Por todo o mundo, os Estados-membros da Unesco celebram o poder dos livros para nos reunir e transmitir a cultura dos povos e seus sonhos de um futuro melhor. A comemoração desse dia nos dá oportunidade para refletirmos juntos sobre as maneiras de melhor disseminar a cultura da palavra escrita e de permitir que todos os indivíduos, homens, mulheres e crianças, tenham acesso a ela, por meio de programas de alfabetização e de apoio a publicações, livrarias, bibliotecas e escolas. Os livros são nossos aliados na disseminação da educação, da ciência, da cultura e da informação pelo mundo.
A cultura brasileira não foi construída, desde a sua formação, pela promoção da leitura entre crianças, jovens e camadas socialmente menos favorecidas da população, devido ao pouco estímulo dado à educação e ao acesso aos livros, e isso ainda persiste, quando o atual governo sinaliza a taxação dos livros, por considerá-los objetos de consumo da classe rica.
Por outro lado, diminui ou elimina os impostos sobre armas, por considerar prioritário que todos possam adquiri-las.
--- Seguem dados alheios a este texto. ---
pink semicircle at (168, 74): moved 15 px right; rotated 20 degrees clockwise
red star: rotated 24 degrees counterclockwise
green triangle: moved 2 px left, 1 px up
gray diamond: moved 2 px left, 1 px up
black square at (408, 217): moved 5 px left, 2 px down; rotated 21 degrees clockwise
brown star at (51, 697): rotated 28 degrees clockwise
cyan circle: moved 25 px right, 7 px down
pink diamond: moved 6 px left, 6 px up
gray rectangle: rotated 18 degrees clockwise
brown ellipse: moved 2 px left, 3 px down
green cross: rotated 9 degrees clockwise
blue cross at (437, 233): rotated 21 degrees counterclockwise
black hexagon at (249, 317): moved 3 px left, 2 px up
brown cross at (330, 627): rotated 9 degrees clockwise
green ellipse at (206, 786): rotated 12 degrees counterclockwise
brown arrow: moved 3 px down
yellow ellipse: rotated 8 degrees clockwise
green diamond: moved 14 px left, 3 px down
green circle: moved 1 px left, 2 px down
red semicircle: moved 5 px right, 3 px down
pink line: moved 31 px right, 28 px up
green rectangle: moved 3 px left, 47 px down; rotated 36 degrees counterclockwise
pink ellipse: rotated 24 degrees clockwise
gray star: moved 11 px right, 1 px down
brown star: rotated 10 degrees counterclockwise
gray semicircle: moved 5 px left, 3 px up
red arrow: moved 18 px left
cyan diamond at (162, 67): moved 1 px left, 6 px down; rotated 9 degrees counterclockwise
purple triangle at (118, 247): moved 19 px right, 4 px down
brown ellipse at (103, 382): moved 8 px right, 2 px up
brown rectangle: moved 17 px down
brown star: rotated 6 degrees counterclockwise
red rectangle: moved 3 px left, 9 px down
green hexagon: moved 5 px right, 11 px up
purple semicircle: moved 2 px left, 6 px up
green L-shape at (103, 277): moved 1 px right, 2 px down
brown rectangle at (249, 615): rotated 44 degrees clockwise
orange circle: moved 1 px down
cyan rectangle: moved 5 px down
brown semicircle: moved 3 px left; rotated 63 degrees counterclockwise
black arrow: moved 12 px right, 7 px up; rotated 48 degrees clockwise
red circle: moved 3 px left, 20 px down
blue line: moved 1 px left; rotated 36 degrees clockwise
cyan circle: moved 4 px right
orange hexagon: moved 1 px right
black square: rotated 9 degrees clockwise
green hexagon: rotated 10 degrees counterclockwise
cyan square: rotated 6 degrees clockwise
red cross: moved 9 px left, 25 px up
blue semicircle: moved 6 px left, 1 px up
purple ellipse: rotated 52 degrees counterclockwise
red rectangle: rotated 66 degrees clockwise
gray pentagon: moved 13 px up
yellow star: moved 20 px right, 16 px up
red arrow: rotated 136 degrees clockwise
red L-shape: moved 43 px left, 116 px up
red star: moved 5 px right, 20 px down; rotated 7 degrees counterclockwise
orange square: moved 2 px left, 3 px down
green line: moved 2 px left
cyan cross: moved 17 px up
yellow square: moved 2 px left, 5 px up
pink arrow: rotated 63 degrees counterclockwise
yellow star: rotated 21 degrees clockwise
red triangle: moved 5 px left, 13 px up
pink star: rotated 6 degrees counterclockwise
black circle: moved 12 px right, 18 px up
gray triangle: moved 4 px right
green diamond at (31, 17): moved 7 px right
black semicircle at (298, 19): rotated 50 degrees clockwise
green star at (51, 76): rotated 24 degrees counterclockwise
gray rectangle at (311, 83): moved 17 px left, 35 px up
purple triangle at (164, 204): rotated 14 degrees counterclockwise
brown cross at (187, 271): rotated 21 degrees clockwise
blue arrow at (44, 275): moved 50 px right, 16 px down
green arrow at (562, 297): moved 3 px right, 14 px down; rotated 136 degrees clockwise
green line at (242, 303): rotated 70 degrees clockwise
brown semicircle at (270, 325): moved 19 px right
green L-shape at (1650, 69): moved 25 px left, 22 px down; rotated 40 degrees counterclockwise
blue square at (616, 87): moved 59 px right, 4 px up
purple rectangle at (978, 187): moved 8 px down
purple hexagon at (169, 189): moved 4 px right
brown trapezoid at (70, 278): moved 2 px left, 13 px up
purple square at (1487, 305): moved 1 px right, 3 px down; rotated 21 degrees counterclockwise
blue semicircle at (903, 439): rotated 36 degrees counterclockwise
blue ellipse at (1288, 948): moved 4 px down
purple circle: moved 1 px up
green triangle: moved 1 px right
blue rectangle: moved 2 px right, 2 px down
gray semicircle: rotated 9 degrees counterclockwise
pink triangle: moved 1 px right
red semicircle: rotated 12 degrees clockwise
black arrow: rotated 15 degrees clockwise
Um verdadeiro contrassenso. Precisamos de escolas de qualidade, de ensino que prepare a criança e o jovem para a vida, de professores bem remunerados, de bibliotecas atualizadas e bem equipadas, de ensino de tempo integral, onde pais e mães possam deixar seus filhos com tranquilidade, enfim, precisamos de educação e não de armas.
E foi com muita alegria que estive na Escola de Ensino Fundamental e Médio Marinete Souza Lira, na Serra, para dar uma palestra sobre Monteiro Lobato, no dia de seu nascimento, 18 de abril, e inaugurar a linda, moderna e confortável biblioteca que leva meu nome, uma honra e um orgulho que levarei pro resto da vida.
A biblioteca é tão gostosa, que não dá vontade de sair de lá. Com seus pufes coloridos, a árvore do conhecimento no meio da sala e um acervo de livros novos e atualizados adquiridos pela dinâmica diretora Grazzi e o combativo professor André, a Biblioteca Francisco Aurelio Ribeiro é um modelo para as bibliotecas que sonhamos ter em todas as escolas de nosso país.
É preciso que reflitamos sobre o papel do livro, da leitura e das bibliotecas, em nossas escolas e em nosso país. Que a volta às aulas, nesse quase fim da pandemia, seja um momento para reflexão sobre a necessidade de se promover a formação do hábito de leitura em nosso país. Um dia para que se promova a diversidade editorial, a propriedade intelectual e o acesso igualitário à riqueza advinda dos livros.
Esse tempo nos chama também a refletir sobre as mudanças nos livros ocorridas em seus mais de cinco mil anos de existência. Os livros digitais não substituem os impressos, assim como ainda existem os amantes do vinil, mas oferecem novas oportunidades de acesso ao conhecimento, a um custo menor e atingindo um público muito maior.
Todas as formas de livro são uma contribuição valiosa para a educação, a disseminação da cultura e da informação, pois são a nossa mais bela invenção para compartilhar ideias e sentimentos, além das fronteiras do espaço e do tempo. É preciso termos coragem para enfrentar a concorrência das novas mídias, diminuir o tempo dispendido nas redes sociais e buscar nos livros toda a riqueza que eles podem nos oferecer.